== Task description ==
Set out exactly every line of the entries below, starting at the line that holds "I am building a map index. Parse this picture: labels, road" and stopping after the line that holds "Map reading. Transcribe".

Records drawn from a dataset
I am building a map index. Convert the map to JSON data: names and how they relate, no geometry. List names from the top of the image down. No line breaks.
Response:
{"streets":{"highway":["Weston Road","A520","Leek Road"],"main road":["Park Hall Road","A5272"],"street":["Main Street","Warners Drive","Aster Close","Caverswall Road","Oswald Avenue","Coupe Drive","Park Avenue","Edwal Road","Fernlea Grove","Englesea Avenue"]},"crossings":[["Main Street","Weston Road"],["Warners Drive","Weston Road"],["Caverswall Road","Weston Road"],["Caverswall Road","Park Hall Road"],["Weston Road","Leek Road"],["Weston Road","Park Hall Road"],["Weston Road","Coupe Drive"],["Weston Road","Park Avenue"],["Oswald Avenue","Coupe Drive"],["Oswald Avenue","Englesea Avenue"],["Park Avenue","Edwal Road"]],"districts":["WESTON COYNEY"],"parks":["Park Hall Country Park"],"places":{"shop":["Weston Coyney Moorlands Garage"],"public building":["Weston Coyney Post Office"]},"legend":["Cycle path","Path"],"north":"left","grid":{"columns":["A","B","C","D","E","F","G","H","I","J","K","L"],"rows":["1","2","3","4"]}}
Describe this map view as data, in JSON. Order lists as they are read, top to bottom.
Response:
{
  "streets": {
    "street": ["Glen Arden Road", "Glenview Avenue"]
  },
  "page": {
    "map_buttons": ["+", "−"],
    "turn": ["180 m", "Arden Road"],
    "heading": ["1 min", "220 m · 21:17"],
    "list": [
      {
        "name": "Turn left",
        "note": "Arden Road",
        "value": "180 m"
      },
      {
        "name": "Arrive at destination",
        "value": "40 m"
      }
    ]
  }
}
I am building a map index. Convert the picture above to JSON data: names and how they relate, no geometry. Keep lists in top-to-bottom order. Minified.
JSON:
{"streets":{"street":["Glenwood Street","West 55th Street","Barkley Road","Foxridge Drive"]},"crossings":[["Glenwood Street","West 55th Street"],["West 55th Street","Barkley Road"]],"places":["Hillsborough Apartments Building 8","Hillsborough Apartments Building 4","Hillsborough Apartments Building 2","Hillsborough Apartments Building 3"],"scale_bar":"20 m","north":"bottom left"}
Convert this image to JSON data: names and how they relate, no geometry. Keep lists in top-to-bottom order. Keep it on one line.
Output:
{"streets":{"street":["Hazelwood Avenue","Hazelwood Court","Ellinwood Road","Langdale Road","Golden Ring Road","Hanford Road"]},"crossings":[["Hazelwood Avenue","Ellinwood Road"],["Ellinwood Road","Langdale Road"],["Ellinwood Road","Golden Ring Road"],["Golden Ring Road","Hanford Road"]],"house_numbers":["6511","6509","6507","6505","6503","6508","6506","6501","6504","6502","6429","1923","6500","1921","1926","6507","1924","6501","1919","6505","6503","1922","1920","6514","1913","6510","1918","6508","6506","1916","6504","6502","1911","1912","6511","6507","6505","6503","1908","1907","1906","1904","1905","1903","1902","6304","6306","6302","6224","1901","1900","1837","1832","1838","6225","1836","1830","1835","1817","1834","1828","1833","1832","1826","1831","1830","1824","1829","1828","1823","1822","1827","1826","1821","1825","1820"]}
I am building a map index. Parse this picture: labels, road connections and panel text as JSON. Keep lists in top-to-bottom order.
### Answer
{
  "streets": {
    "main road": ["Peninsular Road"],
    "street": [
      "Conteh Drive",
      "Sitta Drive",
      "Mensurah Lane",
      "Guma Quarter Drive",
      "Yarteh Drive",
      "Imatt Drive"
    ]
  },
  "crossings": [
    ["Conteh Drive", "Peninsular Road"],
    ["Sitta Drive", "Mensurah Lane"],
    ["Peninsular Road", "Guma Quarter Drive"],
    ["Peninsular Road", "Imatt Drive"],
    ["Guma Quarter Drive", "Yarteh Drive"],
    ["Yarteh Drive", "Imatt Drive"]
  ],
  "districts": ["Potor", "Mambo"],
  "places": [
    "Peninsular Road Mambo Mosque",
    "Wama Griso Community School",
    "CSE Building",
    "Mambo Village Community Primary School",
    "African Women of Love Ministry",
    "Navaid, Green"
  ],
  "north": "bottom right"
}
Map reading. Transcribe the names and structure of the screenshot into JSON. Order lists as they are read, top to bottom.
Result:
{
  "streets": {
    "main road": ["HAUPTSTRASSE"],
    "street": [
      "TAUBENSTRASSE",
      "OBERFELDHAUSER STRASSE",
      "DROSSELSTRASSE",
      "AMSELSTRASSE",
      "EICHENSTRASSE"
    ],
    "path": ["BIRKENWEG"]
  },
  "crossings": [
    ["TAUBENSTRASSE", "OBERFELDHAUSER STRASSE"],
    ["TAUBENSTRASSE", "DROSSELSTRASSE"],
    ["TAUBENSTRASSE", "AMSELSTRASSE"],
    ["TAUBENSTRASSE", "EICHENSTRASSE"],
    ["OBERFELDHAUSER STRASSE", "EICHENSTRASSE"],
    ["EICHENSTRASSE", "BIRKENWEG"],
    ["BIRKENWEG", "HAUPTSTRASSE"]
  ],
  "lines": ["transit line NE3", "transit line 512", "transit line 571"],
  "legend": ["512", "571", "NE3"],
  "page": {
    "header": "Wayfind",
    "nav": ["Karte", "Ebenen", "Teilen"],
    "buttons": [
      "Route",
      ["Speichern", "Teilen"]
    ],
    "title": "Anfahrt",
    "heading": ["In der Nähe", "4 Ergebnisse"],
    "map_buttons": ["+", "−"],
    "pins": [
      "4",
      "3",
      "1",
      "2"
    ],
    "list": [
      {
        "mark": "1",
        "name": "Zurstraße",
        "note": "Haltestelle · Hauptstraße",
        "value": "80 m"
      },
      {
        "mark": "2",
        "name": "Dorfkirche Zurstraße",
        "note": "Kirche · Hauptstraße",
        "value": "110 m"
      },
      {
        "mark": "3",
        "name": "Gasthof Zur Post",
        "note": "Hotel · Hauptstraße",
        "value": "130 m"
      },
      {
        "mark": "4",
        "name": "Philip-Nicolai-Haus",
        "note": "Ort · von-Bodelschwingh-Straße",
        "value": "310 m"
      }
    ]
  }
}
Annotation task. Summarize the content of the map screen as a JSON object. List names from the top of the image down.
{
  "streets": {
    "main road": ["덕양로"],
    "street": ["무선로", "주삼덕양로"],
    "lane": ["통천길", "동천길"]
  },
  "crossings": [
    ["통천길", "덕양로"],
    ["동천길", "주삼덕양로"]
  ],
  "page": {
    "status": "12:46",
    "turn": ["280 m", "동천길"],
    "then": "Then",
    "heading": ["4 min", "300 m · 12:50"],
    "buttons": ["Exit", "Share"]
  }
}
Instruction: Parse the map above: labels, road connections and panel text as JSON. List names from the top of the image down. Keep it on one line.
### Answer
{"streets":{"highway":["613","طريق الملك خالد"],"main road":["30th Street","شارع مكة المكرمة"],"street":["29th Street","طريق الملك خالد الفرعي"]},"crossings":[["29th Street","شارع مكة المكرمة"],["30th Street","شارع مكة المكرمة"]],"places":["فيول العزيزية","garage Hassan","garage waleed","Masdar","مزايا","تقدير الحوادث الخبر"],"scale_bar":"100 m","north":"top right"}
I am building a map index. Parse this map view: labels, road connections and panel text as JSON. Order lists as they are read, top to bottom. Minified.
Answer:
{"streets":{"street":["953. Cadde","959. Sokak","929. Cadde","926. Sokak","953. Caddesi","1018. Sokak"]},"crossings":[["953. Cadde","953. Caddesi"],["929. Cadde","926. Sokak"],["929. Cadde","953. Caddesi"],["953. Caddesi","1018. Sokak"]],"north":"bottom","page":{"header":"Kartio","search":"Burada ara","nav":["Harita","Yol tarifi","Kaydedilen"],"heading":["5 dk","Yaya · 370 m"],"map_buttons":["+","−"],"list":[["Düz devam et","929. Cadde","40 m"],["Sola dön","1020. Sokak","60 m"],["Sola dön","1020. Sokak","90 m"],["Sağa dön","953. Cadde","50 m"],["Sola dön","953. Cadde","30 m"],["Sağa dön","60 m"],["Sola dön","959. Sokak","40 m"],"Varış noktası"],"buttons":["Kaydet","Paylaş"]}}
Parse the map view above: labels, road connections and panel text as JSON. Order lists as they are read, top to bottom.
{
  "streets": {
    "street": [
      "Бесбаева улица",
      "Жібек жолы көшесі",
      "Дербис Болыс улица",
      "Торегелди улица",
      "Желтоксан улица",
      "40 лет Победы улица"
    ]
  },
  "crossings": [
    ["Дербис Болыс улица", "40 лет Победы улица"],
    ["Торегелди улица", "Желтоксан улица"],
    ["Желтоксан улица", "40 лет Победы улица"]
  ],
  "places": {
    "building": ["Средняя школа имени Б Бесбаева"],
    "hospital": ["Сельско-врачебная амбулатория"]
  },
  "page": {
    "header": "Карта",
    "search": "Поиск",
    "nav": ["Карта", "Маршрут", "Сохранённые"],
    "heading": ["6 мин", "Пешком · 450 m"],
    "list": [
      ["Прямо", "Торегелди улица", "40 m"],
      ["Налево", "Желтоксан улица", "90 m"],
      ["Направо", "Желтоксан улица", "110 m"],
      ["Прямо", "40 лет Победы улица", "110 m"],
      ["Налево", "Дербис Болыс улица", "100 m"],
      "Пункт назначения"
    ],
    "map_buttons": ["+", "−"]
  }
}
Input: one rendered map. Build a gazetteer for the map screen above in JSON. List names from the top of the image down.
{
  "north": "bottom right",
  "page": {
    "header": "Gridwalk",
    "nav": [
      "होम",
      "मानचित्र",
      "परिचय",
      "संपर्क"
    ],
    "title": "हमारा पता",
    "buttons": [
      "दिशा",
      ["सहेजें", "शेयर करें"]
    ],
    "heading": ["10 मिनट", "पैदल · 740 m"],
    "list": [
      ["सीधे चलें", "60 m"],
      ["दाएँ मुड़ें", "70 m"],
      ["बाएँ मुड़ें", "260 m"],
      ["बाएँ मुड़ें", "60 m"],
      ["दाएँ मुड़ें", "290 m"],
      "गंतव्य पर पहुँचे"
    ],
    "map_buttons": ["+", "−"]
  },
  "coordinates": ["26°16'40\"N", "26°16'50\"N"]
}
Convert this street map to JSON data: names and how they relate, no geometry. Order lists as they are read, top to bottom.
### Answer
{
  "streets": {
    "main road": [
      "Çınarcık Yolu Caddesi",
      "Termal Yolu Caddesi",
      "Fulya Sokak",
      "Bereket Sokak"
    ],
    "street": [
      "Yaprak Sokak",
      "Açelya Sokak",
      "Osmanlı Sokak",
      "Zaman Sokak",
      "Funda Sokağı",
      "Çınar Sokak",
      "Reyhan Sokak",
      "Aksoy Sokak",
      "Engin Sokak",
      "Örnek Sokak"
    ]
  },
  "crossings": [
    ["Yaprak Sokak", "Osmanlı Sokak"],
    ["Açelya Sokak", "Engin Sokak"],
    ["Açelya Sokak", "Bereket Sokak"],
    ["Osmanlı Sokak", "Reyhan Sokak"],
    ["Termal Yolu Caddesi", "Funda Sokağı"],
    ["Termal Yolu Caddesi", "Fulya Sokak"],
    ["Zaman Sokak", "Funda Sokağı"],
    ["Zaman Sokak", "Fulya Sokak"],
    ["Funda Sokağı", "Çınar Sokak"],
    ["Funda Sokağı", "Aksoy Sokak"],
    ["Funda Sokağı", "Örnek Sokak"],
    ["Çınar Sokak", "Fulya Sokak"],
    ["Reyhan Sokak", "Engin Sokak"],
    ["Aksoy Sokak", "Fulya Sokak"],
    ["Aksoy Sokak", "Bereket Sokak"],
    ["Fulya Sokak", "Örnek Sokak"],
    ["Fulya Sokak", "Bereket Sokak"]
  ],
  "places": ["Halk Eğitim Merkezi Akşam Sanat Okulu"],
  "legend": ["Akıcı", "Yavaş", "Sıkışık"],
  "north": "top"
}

== Solved exercise ==
I am building a map index. Parse this picture: labels, road connections and panel text as JSON. Keep lists in top-to-bottom order.
### Answer
{
  "streets": {
    "main road": ["Peninsular Road"],
    "street": [
      "Conteh Drive",
      "Sitta Drive",
      "Mensurah Lane",
      "Guma Quarter Drive",
      "Yarteh Drive",
      "Imatt Drive"
    ]
  },
  "crossings": [
    ["Conteh Drive", "Peninsular Road"],
    ["Sitta Drive", "Mensurah Lane"],
    ["Peninsular Road", "Guma Quarter Drive"],
    ["Peninsular Road", "Imatt Drive"],
    ["Guma Quarter Drive", "Yarteh Drive"],
    ["Yarteh Drive", "Imatt Drive"]
  ],
  "districts": ["Potor", "Mambo"],
  "places": [
    "Peninsular Road Mambo Mosque",
    "Wama Griso Community School",
    "CSE Building",
    "Mambo Village Community Primary School",
    "African Women of Love Ministry",
    "Navaid, Green"
  ],
  "north": "bottom right"
}
Map reading. Transcribe the names and structure of the screenshot into JSON. Order lists as they are read, top to bottom.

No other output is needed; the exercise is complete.